First, it is highly emotive, as it reignites memories of conflict and displacement for both communities. According to (sometimes conflicting) official sources, between 142,000 and 180,000 Greek Cypriots and 42,000 Turkish Cypriots were displaced in 1974. Around 25,000 Turkish Cypriots, 200 Greek Cypriots and 500 Armenians were displaced in 1963-64 and another 20,000 Greek Cypriots after 1974.
Second, there are the legal aspects. The European Court of Human Rights (ECHR), through the Loizidou case, has established the continuing ownership of those dispossessed. However, in the more recent Demopoulos judgment that upset many Greek Cypriots, it also put a dent in the notion that owning the property translates into a “blanket policy of restoring property to owners without taking into account the current use or occupation of the property in question”.

Socioeconomic challenges
Third, and most tricky in practical terms, it involves economic and social challenges. If all Greek Cypriots who were displaced in 1974 moved back with their offspring to their original homes, what would you do with all the Turkish Cypriots and others displaced as a result of this? Do you send them back to Paphos? And if you do, are their homes still standing? What happens to their current jobs, their schooling and so on?
Even in an Annan-style scenario with full reinstatement in territorial adjustment areas and partial reinstatement in the Turkish Cypriot constituent state, the housing need created could be very large. The UN estimated in 2003 that about 67,000 people would be dislocated through territorial adjustment and reinstatement. That’s just under one-third of the entire population at the time.
Are there enough places to house them? And what if the reinstated Greek Cypriots do not actually move in? Do we spend EUR 2 bln building 22,000 new homes for displaced Turkish Cypriots or do we incentivise reinstated Greek Cypriots to rent or lease to them?

Will anyone foot the bill?
At the other extreme, if no Greek Cypriots get their property back, who will pay for the compensation? According to research by the University of Cyprus, Greek Cypriot privately held and Church property in the north was worth EUR 68 bln in 2009-2011. One can argue with the methodology: it is based on applying inflation rates to decades-old data. Anyone who has worked with long time-series knows that this is likely to produce large statistical discrepancies.
Another way of estimating the compensation value of the property in the north is extrapolating from the compensation paid by the Immovable Property Commission (IPC). The ECHR declared in the Loizidou just satisfaction ruling that the amount that would have been offered by the IPC constituted a “fair basis”, which suggests that it is happy with the methodology. However, it is common for Greek Cypriots to say that the IPC is not paying enough.

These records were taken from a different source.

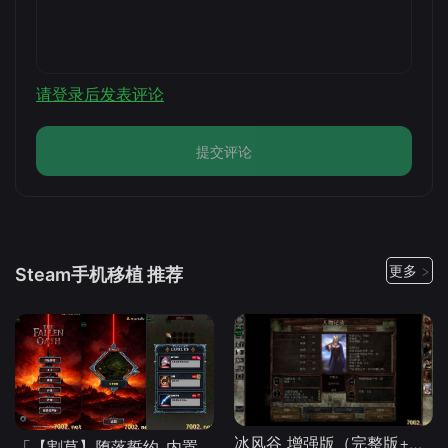
请登录后发表评论
提交评论
更多 >
Steam手机移植 推荐
冰风谷 增强版（完整版+菜单版）Steam移植 特别好评的龙与地下城规则奇幻角色扮演游戏！
「【割草】堕落誓约_内置作弊菜单」-手机移植版下载-.均亲测可玩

Yet even at IPC rates, the bill is big. The IPC has to date paid compensation of GBP 208 mln for 15,380,508 square metres or 1,538 hectares. That’s about GBP 135,000 per hectare. There are 188,000 hectares of Greek Cypriot property in the north, so that puts a “compensation value” of Greek Cypriot private property in the north at GBP 25 bln. At today’s exchange rates that is well over EUR 30 bln.

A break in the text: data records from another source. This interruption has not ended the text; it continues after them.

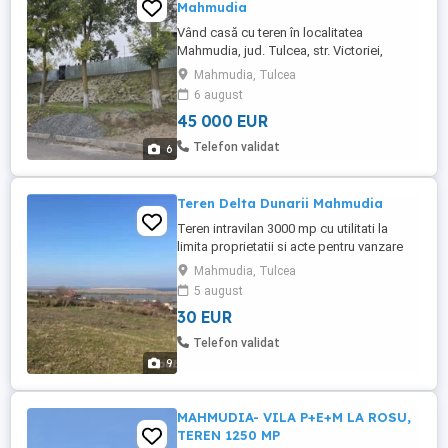
Mahmudia
Vând casă cu teren în localitatea
Mahmudia, jud. Tulcea, str. Victoriei,
formată din 2 corpuri, 5 camere, suprafață
Mahmudia, Tulcea
construită 108 m.p., suprafață totală de
6 august
3000 m.p., utilități - apă curentă, energie
45 000 EUR
electrica, canalizare, încălzire mixtă cu
sobe din teracotă pe lemne și boiler cu ...
Telefon validat
6
Teren Delta Dunarii Mahmudia
Teren intravilan 3000 mp cu utilitati la
limita proprietatii si acte pentru vanzare
Mahmudia, Tulcea
5 august
30 EUR
Telefon validat
9
MAHMUDIA- VILA P+E+M LA ROSU,
TEREN 1250 MP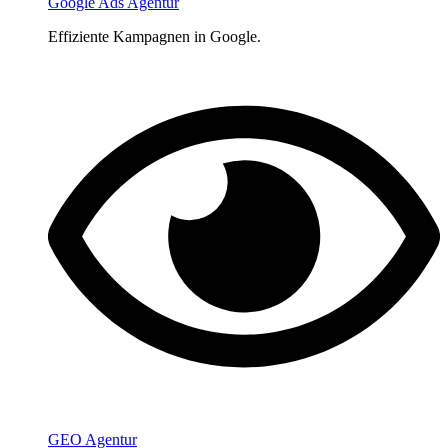
Google Ads Agentur
Effiziente Kampagnen in Google.
GEO Agentur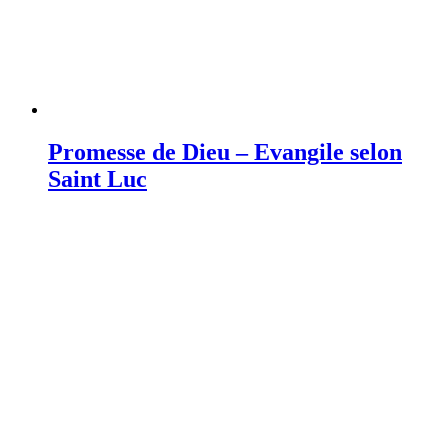
Promesse de Dieu – Evangile selon
Saint Luc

You can cut this by around one-third by swapping the 54,000 hectares of Turkish Cypriot land in the south with a similar amount on the north. Through territorial adjustment and/or reinstatement you might cut it by another third.
But that still leaves us with EUR 10 bln, which is half of all-island GDP. We need to be honest with ourselves and admit that no country is going to get this kind of funding past their parliaments.

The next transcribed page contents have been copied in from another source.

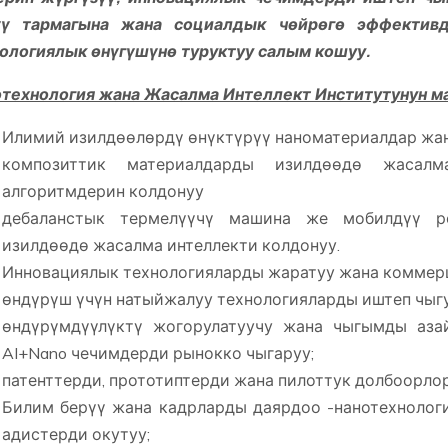
үү тармагына жана социалдык чөйрөгө эффективд
ологиялык өнүгүшүнө туруктуу салым кошуу.
технология жана Жасалма Интеллект Институтунун м
Илимий изилдөөлөрдү өнүктүрүү наноматериалдар жан
композиттик материалдарды изилдөөдө жасалм
алгоритмдерин колдонуу
дебаланстык термелүүчү машина же мобилдүү р
изилдөөдө жасалма интеллекти колдонуу.
Инновациялык технологияларды жаратуу жана комме
өндүрүш үчүн натыйжалуу технологияларды иштеп чыгу
өндүрүмдүүлүктү жогорулатуучу жана чыгымды аза
AI+Nano чечимдерди рынокко чыгаруу;
патенттерди, прототиптерди жана пилоттук долбоорлор
Билим берүү жана кадрларды даярдоо -нанотехнолог
адистерди окутуу;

Remember that EU leaders were unwilling to fork out less than EUR 8 bln to recapitalise the banking sector in 2013, and insisted instead on the infamous haircut on bank deposits. Even if poorer east European members were prepared to pour that kind of money into wealthier Cypriot pockets, it would be highly inflationary, leading to a massive loss of competitiveness.
If compensation is not going to bust the state, therefore, the Property Commission will have to find innovative ways of raising finance from all the affected property on its books, and compensation will have to be paid out slowly, over time, and in mainly non-cash forms.
That is as much a political challenge as an economic one.